Pediatric Antimicrobial Stewardship

Pediatric Antimicrobial Stewardship focuses on optimising antibiotic use to improve clinical outcomes, reduce adverse effects, limit resistance, and protect long-term antimicrobial effectiveness. As resistance continues to rise globally, stewardship has become a critical component of pediatric healthcare systems. This session explores how stewardship principles apply to infants, children, and adolescents—populations with unique dosing needs, infection patterns, immune responses, and vulnerability to both under-treatment and overuse. Clinicians, pharmacists, infection-control teams, and public-health leaders often attend a specialised pediatric antimicrobial stewardship conference to stay updated on evolving guidelines, diagnostic tools, and programmatic strategies that support responsible prescribing.

A central theme is integrating stewardship into daily clinical practice across hospital wards, emergency departments, neonatal units, and outpatient clinics. Participants will examine how local resistance patterns, culture results, biomarkers, imaging findings, and clinical judgement come together to guide appropriate empiric therapy, narrow therapy when possible, and determine optimal duration. The session highlights the value of structured pediatric antimicrobial stewardship pathways that align treatment algorithms, documentation templates, decision-support tools, pharmacist reviews, and feedback loops. These pathways help clinicians avoid unnecessary antibiotics for viral infections, choose correct doses, and prevent prolonged therapy that increases toxicity or fosters resistance.

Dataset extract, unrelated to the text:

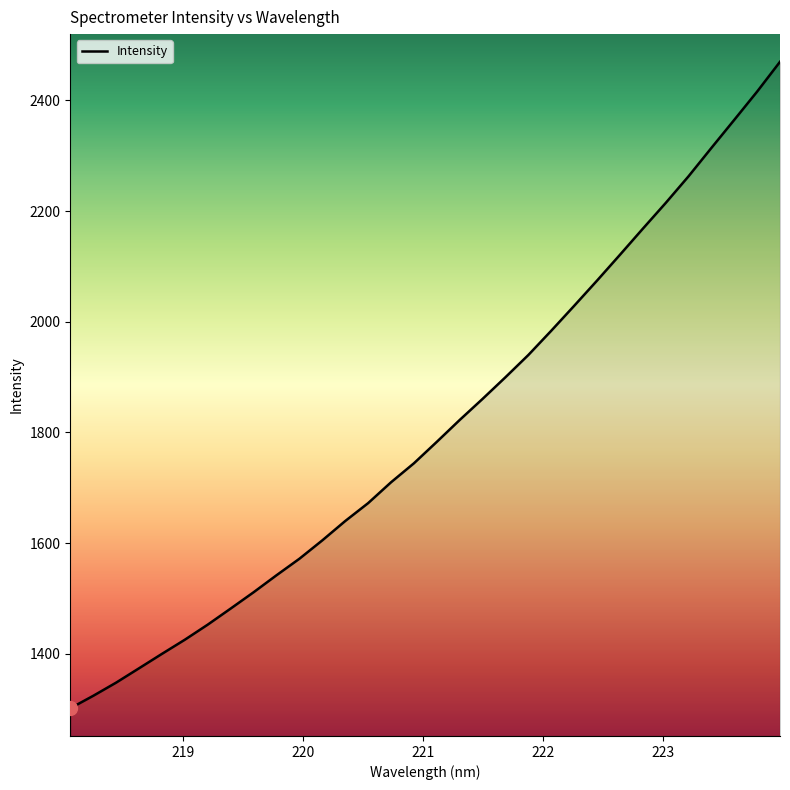

Is this an area chart (filled region under the line)?

No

Case discussions will illustrate common stewardship challenges: distinguishing viral from bacterial illness, managing pneumonia without overusing broad-spectrum agents, interpreting urine cultures accurately, and addressing parental expectations for antibiotics. Participants will explore how to communicate effectively with families—offering reassurance, safety-netting advice, and clear explanations that build trust and reduce inappropriate demand for antibiotics.

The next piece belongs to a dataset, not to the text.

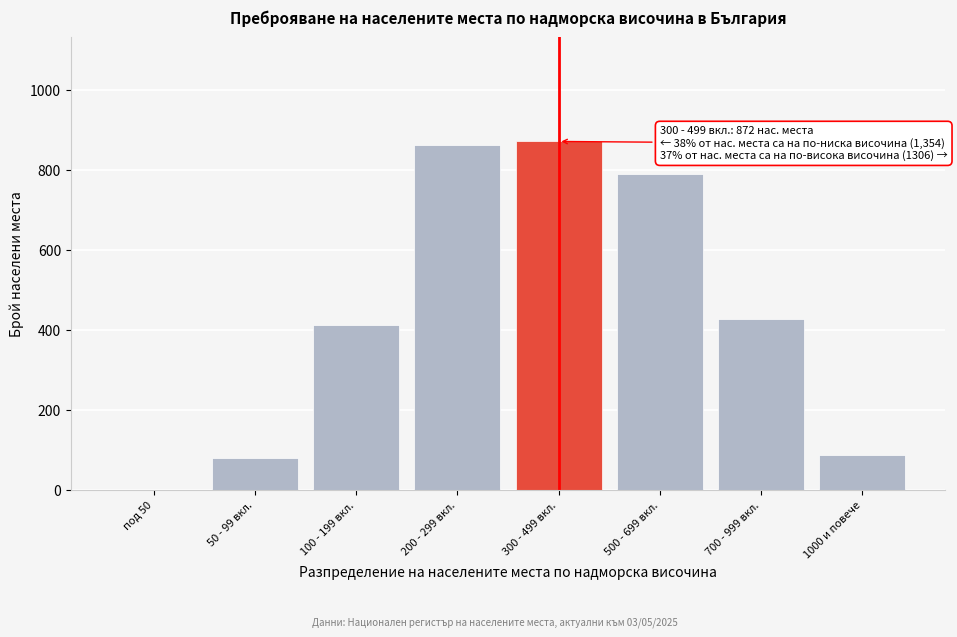

Reading left to right, extract all data points from this chart.

под 50=0	50 - 99 вкл.=79	100 - 199 вкл.=413	200 - 299 вкл.=862	300 - 499 вкл.=872	500 - 699 вкл.=790	700 - 999 вкл.=428	1000 и повече=88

The session also examines interdisciplinary collaboration. Stewardship thrives when pediatricians, hospitalists, intensivists, pharmacists, microbiologists, nurses, and public-health teams work together to design protocols, audit prescribing behaviour, and support continuous learning. Discussions will highlight the role of rapid diagnostics, point-of-care tests, and molecular assays in reducing uncertainty and enabling more precise decisions.

Global perspectives will address gaps in antibiotic access, laboratory capacity, sanitation, and vaccination—all of which influence stewardship outcomes. Participants will explore strategies for implementing stewardship in low-resource settings, including simplified guidelines, essential-antibiotic lists, and community education campaigns. Ethical considerations—balancing individual patient needs with population-level resistance concerns—are woven throughout the session.

By the end, attendees will feel confident applying stewardship principles to real-world scenarios and advocating for safer, more effective antibiotic use for children everywhere.

Core Themes in Pediatric Antimicrobial Stewardship

Principles of responsible prescribing

  • Understanding when antibiotics are indicated and selecting the safest effective choice.
  • Recognising harms of unnecessary or excessive antibiotic use.

Diagnostic precision and decision-making

  • Using cultures, biomarkers, and rapid tests to guide therapy.
  • Interpreting clinical patterns to differentiate viral from bacterial illness.

Optimising treatment plans

  • Choosing correct doses, intervals, and durations for children.
  • Implementing de-escalation and IV-to-oral conversion strategies.

Preventing resistance and adverse outcomes

  • Reducing broad-spectrum use that drives resistance.
  • Monitoring for drug toxicity and interactions.

Practice Insights and Stewardship Pathways

Building pediatric antimicrobial stewardship pathways
Aligning treatment algorithms, documentation, and pharmacist review processes.

Strengthening multidisciplinary collaboration
Engaging clinicians, pharmacists, microbiology labs, and infection-control teams.

Supporting families through communication
Providing clear explanations that reduce pressure for unnecessary antibiotics.

Monitoring prescribing trends
Using audits, feedback, and dashboards to guide improvement.

Addressing disparities in resource-limited settings
Designing simple, high-impact stewardship tools where diagnostics are scarce.

 

Educating clinicians and trainees
Embedding stewardship principles into clinical training and simulations.